Said co-author UNSW’s Dr Emma Lovell, at the time: “The current way we make ammonia … produces more CO2 than any other chemical-making reaction. In fact, making ammonia consumes about 2 percent of the world’s energy and makes 1 percent of its CO2.”

Amal said the research showed, “We can use electrons from solar farms to make ammonia and then export our sunshine as ammonia rather than hydrogen.” 

Storage and transport of hydrogen as ammonia will be safer and more economical. As a gas, hydrogen requires an exceptional amount of space for storage unless you liquefy or compress it, “but liquid ammonia actually stores more hydrogen than liquid hydrogen itself,” explained Amal, “and so there has been increasing interest in the use of ammonia as a potential energy vector for a carbon-free economy.”

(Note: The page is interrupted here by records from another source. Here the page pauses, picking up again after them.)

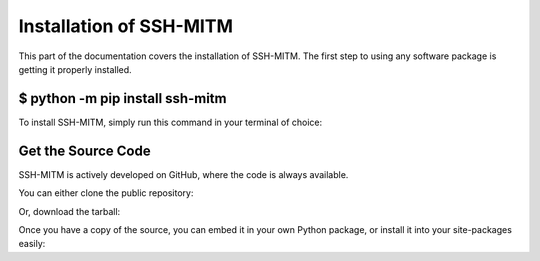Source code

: Installation of SSH-MITM
========================

This part of the documentation covers the installation of SSH-MITM.
The first step to using any software package is getting it properly installed.

$ python -m pip install ssh-mitm
--------------------------------

To install SSH-MITM, simply run this command in your terminal of choice:

.. code-block:: bash
    :linenos:

    $ python -m pip install ssh-mitm


Get the Source Code
-------------------

SSH-MITM is actively developed on GitHub, where the code is always available.

You can either clone the public repository:

.. code-block:: bash
    :linenos:

    $ git clone git://github.com/ssh-mitm/ssh-mitm.git

Or, download the tarball:

.. code-block:: bash
    :linenos:

    $ curl -L https://github.com/ssh-mitm/ssh-mitm/archive/master.tar.gz | tar xz


Once you have a copy of the source, you can embed it in your own Python package, or install it into your site-packages easily:

.. code-block:: bash
    :linenos:

    $ cd ssh-mitm-master
    $ python -m pip install .

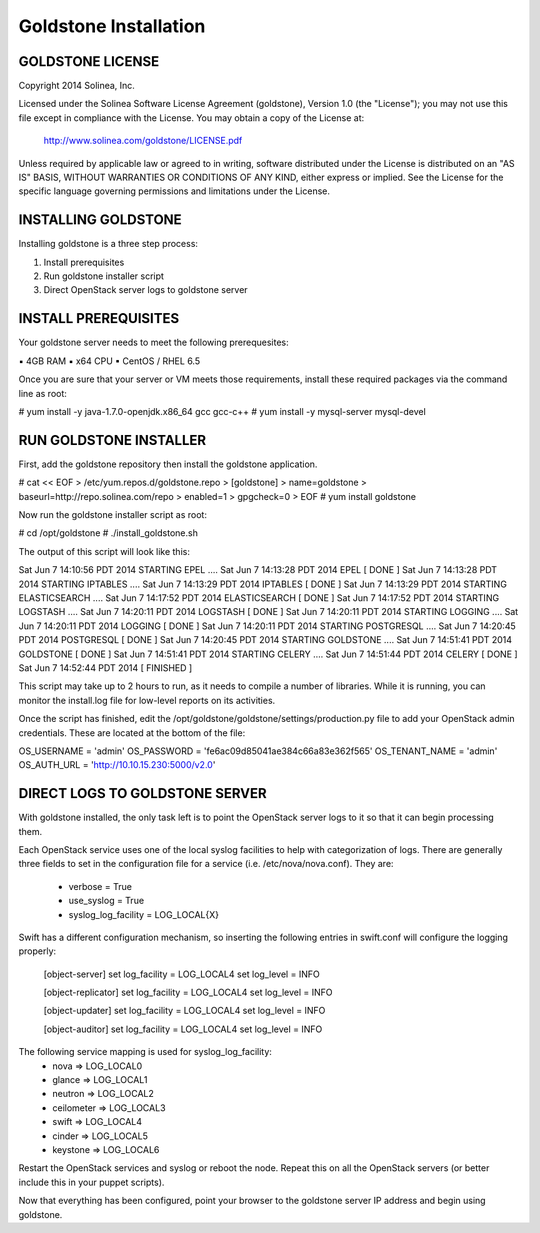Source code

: =============================
Goldstone Installation
=============================

GOLDSTONE LICENSE
*********************

Copyright 2014 Solinea, Inc.

Licensed under the Solinea Software License Agreement (goldstone),
Version 1.0 (the "License"); you may not use this file except in compliance
with the License. You may obtain a copy of the License at:

    http://www.solinea.com/goldstone/LICENSE.pdf

Unless required by applicable law or agreed to in writing, software
distributed under the License is distributed on an "AS IS" BASIS,
WITHOUT WARRANTIES OR CONDITIONS OF ANY KIND, either express or implied.
See the License for the specific language governing permissions and
limitations under the License.

INSTALLING GOLDSTONE
*********************

Installing goldstone is a three step process:

1. Install prerequisites
2. Run goldstone installer script
3. Direct OpenStack server logs to goldstone server


INSTALL PREREQUISITES
*********************

Your goldstone server needs to meet the following prerequesites:

▪ 4GB RAM
▪ x64 CPU
▪ CentOS / RHEL 6.5

Once you are sure that your server or VM meets those requirements, install these required packages via the command line as root:
 
# yum install -y java-1.7.0-openjdk.x86_64 gcc gcc-c++ 
# yum install -y mysql-server mysql-devel


RUN GOLDSTONE INSTALLER
***********************

First, add the goldstone repository then install the goldstone application.

# cat << EOF > /etc/yum.repos.d/goldstone.repo
> [goldstone]
> name=goldstone
> baseurl=http://repo.solinea.com/repo
> enabled=1
> gpgcheck=0
> EOF
# yum install goldstone

Now run the goldstone installer script as root:

# cd /opt/goldstone
# ./install_goldstone.sh

The output of this script will look like this:

Sat Jun  7 14:10:56 PDT 2014 	STARTING EPEL ....
Sat Jun  7 14:13:28 PDT 2014	EPEL         [ DONE ]
Sat Jun  7 14:13:28 PDT 2014 	STARTING IPTABLES ....
Sat Jun  7 14:13:29 PDT 2014	IPTABLES         [ DONE ]
Sat Jun  7 14:13:29 PDT 2014 	STARTING ELASTICSEARCH ....
Sat Jun  7 14:17:52 PDT 2014	ELASTICSEARCH         [ DONE ]
Sat Jun  7 14:17:52 PDT 2014 	STARTING LOGSTASH ....
Sat Jun  7 14:20:11 PDT 2014	LOGSTASH         [ DONE ]
Sat Jun  7 14:20:11 PDT 2014 	STARTING LOGGING ....
Sat Jun  7 14:20:11 PDT 2014	LOGGING         [ DONE ]
Sat Jun  7 14:20:11 PDT 2014 	STARTING POSTGRESQL ....
Sat Jun  7 14:20:45 PDT 2014	POSTGRESQL         [ DONE ]
Sat Jun  7 14:20:45 PDT 2014 	STARTING GOLDSTONE ....
Sat Jun  7 14:51:41 PDT 2014	GOLDSTONE         [ DONE ]
Sat Jun  7 14:51:41 PDT 2014 	STARTING CELERY ....
Sat Jun  7 14:51:44 PDT 2014	CELERY         [ DONE ]
Sat Jun  7 14:52:44 PDT 2014	[ FINISHED ]

This script may take up to 2 hours to run, as it needs to compile a number of libraries. While it is running, you can monitor the install.log file for low-level reports on its activities.

Once the script has finished, edit the /opt/goldstone/goldstone/settings/production.py file to add your OpenStack admin credentials. These are located at the bottom of the file:

OS_USERNAME = 'admin'
OS_PASSWORD = 'fe6ac09d85041ae384c66a83e362f565'
OS_TENANT_NAME = 'admin'
OS_AUTH_URL = 'http://10.10.15.230:5000/v2.0'


DIRECT LOGS TO GOLDSTONE SERVER
*******************************

With goldstone installed, the only task left is to point the OpenStack server logs to it so that it can begin processing them.

Each OpenStack service uses one of the local syslog facilities to help with categorization of logs.  There are generally three fields to set in the configuration file for a service (i.e. /etc/nova/nova.conf).  They are:

    * verbose = True
    * use_syslog = True
    * syslog_log_facility = LOG_LOCAL{X}

Swift has a different configuration mechanism, so inserting the following entries in swift.conf will configure the logging properly:

    [object-server]
    set log_facility = LOG_LOCAL4
    set log_level = INFO

    [object-replicator]
    set log_facility = LOG_LOCAL4
    set log_level = INFO

    [object-updater]
    set log_facility = LOG_LOCAL4
    set log_level = INFO

    [object-auditor]
    set log_facility = LOG_LOCAL4
    set log_level = INFO

The following service mapping is used for syslog_log_facility:
    * nova => LOG_LOCAL0
    * glance => LOG_LOCAL1
    * neutron => LOG_LOCAL2
    * ceilometer => LOG_LOCAL3
    * swift => LOG_LOCAL4
    * cinder => LOG_LOCAL5
    * keystone => LOG_LOCAL6

Restart the OpenStack services and syslog or reboot the node. Repeat this on all the OpenStack servers (or better include this in your puppet scripts).

Now that everything has been configured, point your browser to the goldstone server IP address and begin using goldstone.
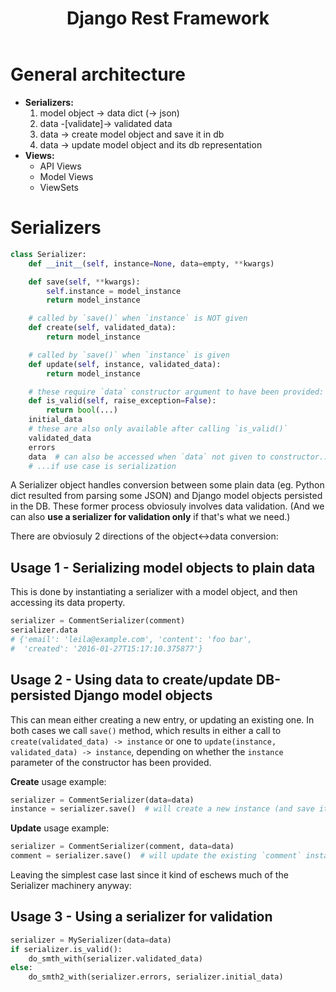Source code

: #+TITLE: Django Rest Framework

* General architecture

- *Serializers:*
  1. model object -> data dict (-> json)
  2. data -[validate]-> validated data
  3. data -> create model object and save it in db
  4. data -> update model object and its db representation
- *Views:*
  - API Views
  - Model Views
  - ViewSets

* Serializers

#+BEGIN_SRC python
  class Serializer:
      def __init__(self, instance=None, data=empty, **kwargs)

      def save(self, **kwargs):
          self.instance = model_instance
          return model_instance

      # called by `save()` when `instance` is NOT given
      def create(self, validated_data):
          return model_instance

      # called by `save()` when `instance` is given
      def update(self, instance, validated_data):
          return model_instance

      # these require `data` constructor argument to have been provided:
      def is_valid(self, raise_exception=False):
          return bool(...)
      initial_data
      # these are also only available after calling `is_valid()`
      validated_data
      errors
      data  # can also be accessed when `data` not given to constructor...
      # ...if use case is serialization
#+END_SRC

A Serializer object handles conversion between some plain data
(eg. Python dict resulted from parsing some JSON) and Django model
objects persisted in the DB. These former process obviosuly involves
data validation. (And we can also *use a serializer for validation
only* if that's what we need.)

There are obviosuly 2 directions of the object<->data conversion:

** Usage 1 - Serializing model objects to plain data
This is done by instantiating a serializer with a model object, and
then accessing its data property.
#+BEGIN_SRC python
  serializer = CommentSerializer(comment)
  serializer.data
  # {'email': 'leila@example.com', 'content': 'foo bar',
  #  'created': '2016-01-27T15:17:10.375877'}
#+END_SRC

** Usage 2 - Using data to create/update DB-persisted Django model objects
This can mean either creating a new entry, or updating an existing
one.  In both cases we call =save()= method, which results in either a
call to =create(validated_data) -> instance= or one to
=update(instance, validated_data) -> instance=, depending on whether
the =instance= parameter of the constructor has been provided.

*Create* usage example:
#+BEGIN_SRC python
  serializer = CommentSerializer(data=data)
  instance = serializer.save()  # will create a new instance (and save it to db)
#+END_SRC

*Update* usage example:
#+BEGIN_SRC python
  serializer = CommentSerializer(comment, data=data)
  comment = serializer.save()  # will update the existing `comment` instance
#+END_SRC

Leaving the simplest case last since it kind of eschews much of the
Serializer machinery anyway:

** Usage 3 - Using a serializer for validation
#+BEGIN_SRC python
  serializer = MySerializer(data=data)
  if serializer.is_valid():
      do_smth_with(serializer.validated_data)
  else:
      do_smth2_with(serializer.errors, serializer.initial_data)
#+END_SRC
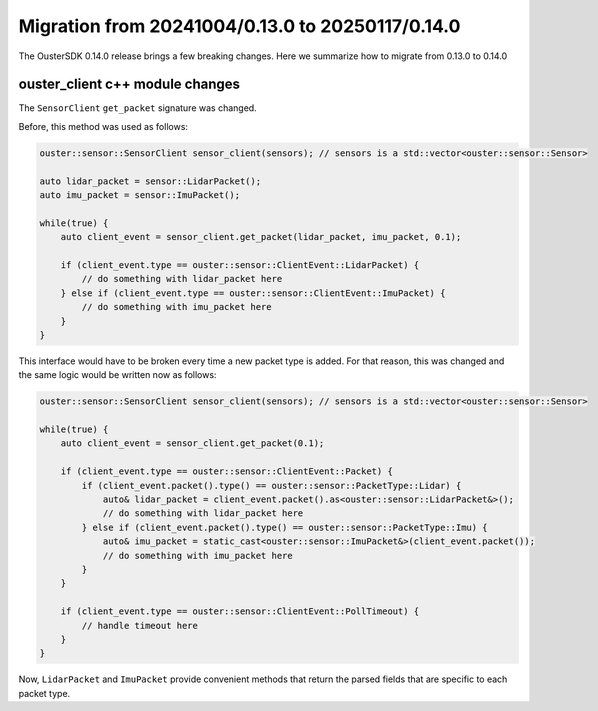 =================================================
Migration from 20241004/0.13.0 to 20250117/0.14.0
=================================================

The OusterSDK 0.14.0 release brings a few breaking changes.  Here we summarize how to migrate 
from 0.13.0 to 0.14.0

ouster_client c++ module changes
++++++++++++++++++++++++++++++++
The ``SensorClient`` ``get_packet`` signature was changed. 

Before, this method was used as follows:

.. code:: c++

    ouster::sensor::SensorClient sensor_client(sensors); // sensors is a std::vector<ouster::sensor::Sensor>

    auto lidar_packet = sensor::LidarPacket();
    auto imu_packet = sensor::ImuPacket();

    while(true) {
        auto client_event = sensor_client.get_packet(lidar_packet, imu_packet, 0.1);

        if (client_event.type == ouster::sensor::ClientEvent::LidarPacket) {
            // do something with lidar_packet here
        } else if (client_event.type == ouster::sensor::ClientEvent::ImuPacket) {
            // do something with imu_packet here
        }
    }

This interface would have to be broken every time a new packet type is added. For that reason,
this was changed and the same logic would be written now as follows:

.. code:: c++

    ouster::sensor::SensorClient sensor_client(sensors); // sensors is a std::vector<ouster::sensor::Sensor>

    while(true) {
        auto client_event = sensor_client.get_packet(0.1);

        if (client_event.type == ouster::sensor::ClientEvent::Packet) {
            if (client_event.packet().type() == ouster::sensor::PacketType::Lidar) {
                auto& lidar_packet = client_event.packet().as<ouster::sensor::LidarPacket&>();
                // do something with lidar_packet here
            } else if (client_event.packet().type() == ouster::sensor::PacketType::Imu) {
                auto& imu_packet = static_cast<ouster::sensor::ImuPacket&>(client_event.packet());
                // do something with imu_packet here
            }
        }

        if (client_event.type == ouster::sensor::ClientEvent::PollTimeout) {
            // handle timeout here
        }
    }


Now, ``LidarPacket`` and ``ImuPacket`` provide convenient methods that return the parsed fields that 
are specific to each packet type.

Batteries are fine, but why not onsite green fuel production for industry

In February, Amal was appointed by the NSW Office of the Chief Scientist & Engineer as head of a consortium made up of researchers from UNSW, the Universities of Sydney, Wollongong and Newcastle, and the CSIRO. The remit of their combined NSW Power-to-X (P2X) Industry Feasibility Study, is “to grow a new industry that will use cheap excess renewable energy to make fuel, chemicals and feedstocks to power a range of New South Wales infrastructure”.

At the Australian Renewable Energy Zones Conference in May Amal talked about why using only batteries, a capital-intensive technology, to store renewable energy is a missed opportunity. 

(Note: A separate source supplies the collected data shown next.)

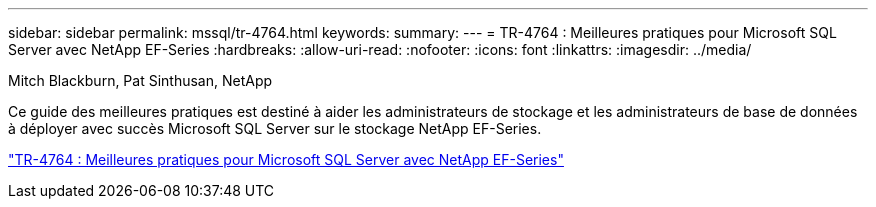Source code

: ---
sidebar: sidebar 
permalink: mssql/tr-4764.html 
keywords:  
summary:  
---
= TR-4764 : Meilleures pratiques pour Microsoft SQL Server avec NetApp EF-Series
:hardbreaks:
:allow-uri-read: 
:nofooter: 
:icons: font
:linkattrs: 
:imagesdir: ../media/


Mitch Blackburn, Pat Sinthusan, NetApp

[role="lead"]
Ce guide des meilleures pratiques est destiné à aider les administrateurs de stockage et les administrateurs de base de données à déployer avec succès Microsoft SQL Server sur le stockage NetApp EF-Series.

link:https://www.netapp.com/pdf.html?item=/media/17086-tr4764pdf.pdf["TR-4764 : Meilleures pratiques pour Microsoft SQL Server avec NetApp EF-Series"^]

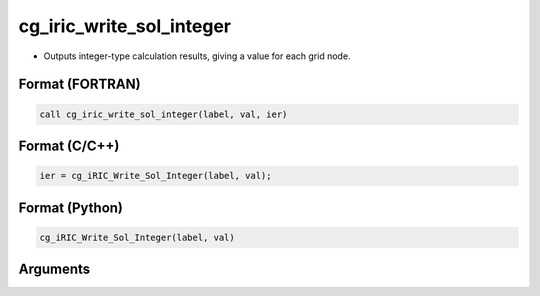 cg_iric_write_sol_integer
===========================

-  Outputs integer-type calculation results, giving a value for each grid node.

Format (FORTRAN)
------------------
.. code-block:: fortran

   call cg_iric_write_sol_integer(label, val, ier)

Format (C/C++)
----------------
.. code-block:: c

   ier = cg_iRIC_Write_Sol_Integer(label, val);

Format (Python)
----------------
.. code-block:: python

   cg_iRIC_Write_Sol_Integer(label, val)

Arguments
---------

.. csv-table:: Arguments of cg_iric_write_sol_integer
   :file: cg_iric_write_sol_integer_args.csv
   :header-rows: 1

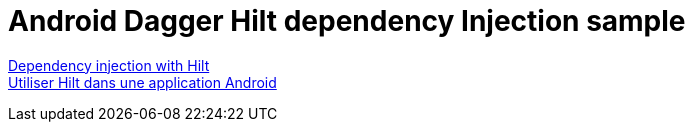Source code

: = Android Dagger Hilt dependency Injection sample

https://developer.android.com/training/dependency-injection/hilt-android[Dependency injection with Hilt] +
https://developer.android.com/codelabs/android-hilt?hl=fr#0[Utiliser Hilt dans une application Android]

With the P2X approach of converting excess renewable energy to chemical energy — as hydrogen, ammonia, methanol or hydrogen peroxide — “we can widen the reach of renewable power and repurpose it for use in other sectors while still maintaining stability in the grid”, she said.

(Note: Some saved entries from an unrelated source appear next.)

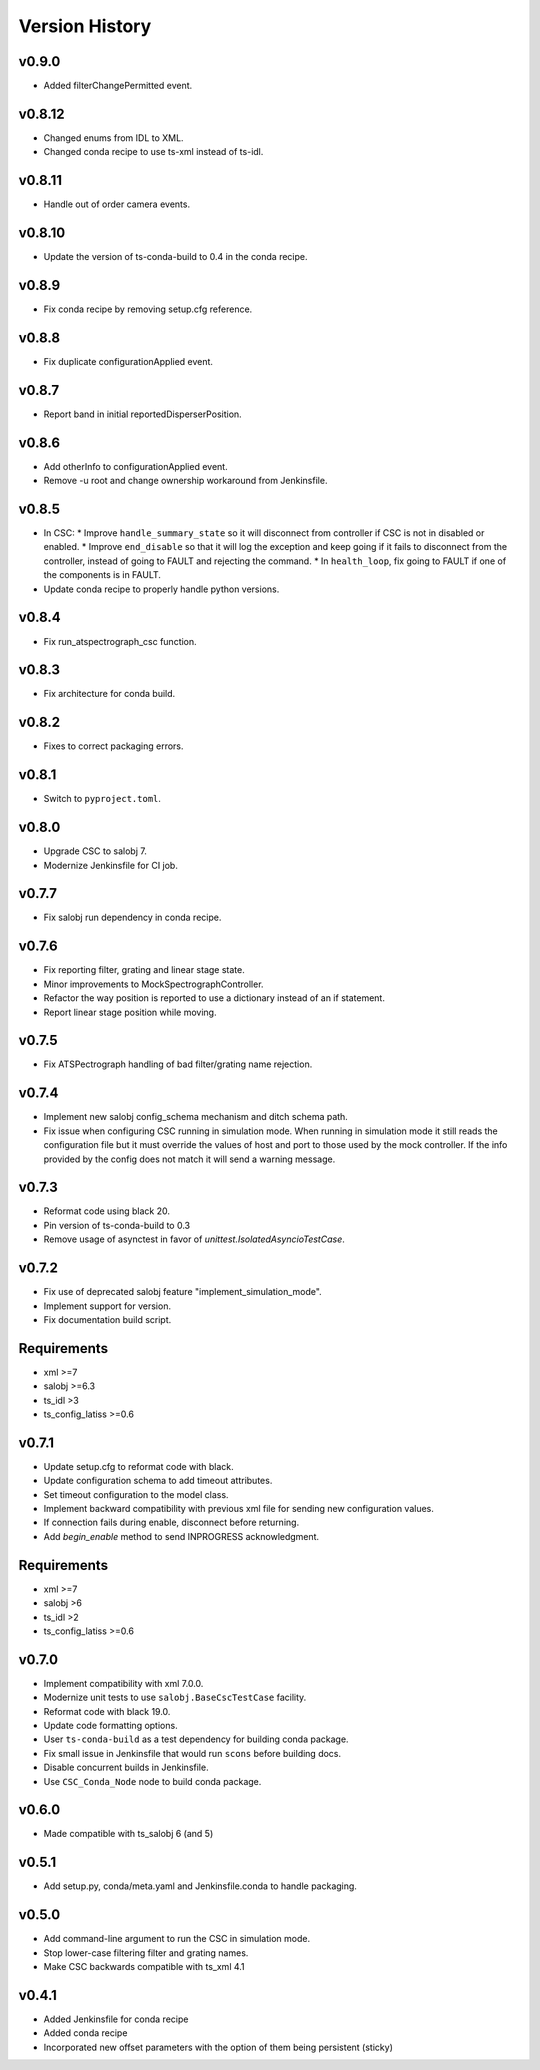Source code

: .. _Version_History:

===============
Version History
===============

v0.9.0
------

* Added filterChangePermitted event.

v0.8.12
-------

* Changed enums from IDL to XML.
* Changed conda recipe to use ts-xml instead of ts-idl.

v0.8.11
-------

* Handle out of order camera events.

v0.8.10
------
* Update the version of ts-conda-build to 0.4 in the conda recipe.

v0.8.9
------
* Fix conda recipe by removing setup.cfg reference.

v0.8.8
------
* Fix duplicate configurationApplied event.

v0.8.7
------
* Report band in initial reportedDisperserPosition.

v0.8.6
------
* Add otherInfo to configurationApplied event.
* Remove -u root and change ownership workaround from Jenkinsfile.

v0.8.5
------

* In CSC:
  * Improve ``handle_summary_state`` so it will disconnect from controller if CSC is not in disabled or enabled.
  * Improve ``end_disable`` so that it will log the exception and keep going if it fails to disconnect from the controller, instead of going to FAULT and rejecting the command.
  * In ``health_loop``, fix going to FAULT if one of the components is in FAULT.
* Update conda recipe to properly handle python versions.

v0.8.4
------

* Fix run_atspectrograph_csc function.

v0.8.3
------

* Fix architecture for conda build.

v0.8.2
------

* Fixes to correct packaging errors.

v0.8.1
------

* Switch to ``pyproject.toml``.

v0.8.0
------

* Upgrade CSC to salobj 7.
* Modernize Jenkinsfile for CI job.

v0.7.7
------

* Fix salobj run dependency in conda recipe.

v0.7.6
------

* Fix reporting filter, grating and linear stage state.
* Minor improvements to MockSpectrographController.
* Refactor the way position is reported to use a dictionary instead of an if statement.
* Report linear stage position while moving.

v0.7.5
------

* Fix ATSPectrograph handling of bad filter/grating name rejection.

v0.7.4
------

* Implement new salobj config_schema mechanism and ditch schema path.
* Fix issue when configuring CSC running in simulation mode.
  When running in simulation mode it still reads the configuration file but it must override the values of host and port to those used by the mock controller.
  If the info provided by the config does not match it will send a warning message.

v0.7.3
------

* Reformat code using black 20.
* Pin version of ts-conda-build to 0.3
* Remove usage of asynctest in favor of `unittest.IsolatedAsyncioTestCase`.

v0.7.2
------

* Fix use of deprecated salobj feature "implement_simulation_mode".
* Implement support for version.
* Fix documentation build script.

Requirements
------------

* xml >=7
* salobj >=6.3
* ts_idl >3
* ts_config_latiss >=0.6

v0.7.1
------

* Update setup.cfg to reformat code with black.
* Update configuration schema to add timeout attributes.
* Set timeout configuration to the model class.
* Implement backward compatibility with previous xml file for sending new configuration values.
* If connection fails during enable, disconnect before returning.
* Add `begin_enable` method to send INPROGRESS acknowledgment.

Requirements
------------

* xml >=7
* salobj >6
* ts_idl >2
* ts_config_latiss >=0.6

v0.7.0
------
* Implement compatibility with xml 7.0.0.
* Modernize unit tests to use ``salobj.BaseCscTestCase`` facility.
* Reformat code with black 19.0.
* Update code formatting options.
* User ``ts-conda-build`` as a test dependency for building conda package.
* Fix small issue in Jenkinsfile that would run ``scons`` before building docs.
* Disable concurrent builds in Jenkinsfile.
* Use ``CSC_Conda_Node`` node to build conda package.

v0.6.0
------
* Made compatible with ts_salobj 6 (and 5)

v0.5.1
------
* Add setup.py, conda/meta.yaml and Jenkinsfile.conda to handle packaging.

v0.5.0
------
* Add command-line argument to run the CSC in simulation mode.
* Stop lower-case filtering filter and grating names.
* Make CSC backwards compatible with ts_xml 4.1

v0.4.1
------
* Added Jenkinsfile for conda recipe
* Added conda recipe
* Incorporated new offset parameters with the option of them being persistent (sticky)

These broadly applied chemicals “have historically been made in large, centralised industrial sites where capital costs and emissions are high”, said Amal, adding that they then have to be transported to a point of use.

With P2X, production of such chemicals can be decentralised, it can occur at or near the point of consumption, “with zero emissions and zero waste”, she summarised.

Pathways to decarbonising industry using green hydrogen, as illustrated by Rose Amal in her presentation to the Australian Renewable Energy Zone Conference in May.

Image: Scientia Professor Rose Amal, UNSW

Making it happen — exporting Australian sunlight

She believes that a significant opportunity for P2X is to supply a new hydrogen export industry — with Japan, Korea and the European Union among the markets  in line for Australia’s green hydrogen.

To advance this potential, Amal is also one of a consortium of research and industry partners, known as HySupply and  led by UNSW’s Associate Professor Iain MacGill, investigating the feasibility of a renewable-energy-based hydrogen supply chain between Germany and Australia.                 

Amal, who arrived in Australia from Indonesia 38 years ago to pursue a degree in Chemical Engineering at UNSW, may have become accustomed to recognition — she has been awarded 2019 NSW Scientist of the Year and has received several prestigious engineering awards.

An inspiration to students and the teams she leads, she exemplifies how fundamental research can translate into a multi-dimensional contribution to economic prosperity and a better way of living.

In the early 1990s, her passion for sustainability was, she says, “focused on designing particle and catalyst systems to treat chemical pollutants so that they would not end up in our environment”.

Subsequently, the solar industry got lucky as she swung her skills towards designing nanomaterials for solar and chemical energy conversion applications, including photocatalysis for water and air purification and water splitting and engineering systems for solar processes that use the sun’s energy to generate clean fuel.

Putting it simply, Amal says, “Australia has abundant sunlight and we should do more in harnessing our solar power.”